**To-do item**
Set down only what runs from the line containing "Hyaluronic Acid Serum" through the last line of the data, exactly as it reads.

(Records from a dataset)
◇ ◇ ◇ ◇ ◇

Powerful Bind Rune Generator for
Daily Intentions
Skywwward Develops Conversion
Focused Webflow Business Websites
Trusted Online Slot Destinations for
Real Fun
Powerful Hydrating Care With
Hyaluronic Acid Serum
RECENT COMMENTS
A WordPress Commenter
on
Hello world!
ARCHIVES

◇ ◇ ◇ ◇ ◇

**Answer area**
Hyaluronic Acid Serum
RECENT COMMENTS
A WordPress Commenter
on
Hello world!
ARCHIVES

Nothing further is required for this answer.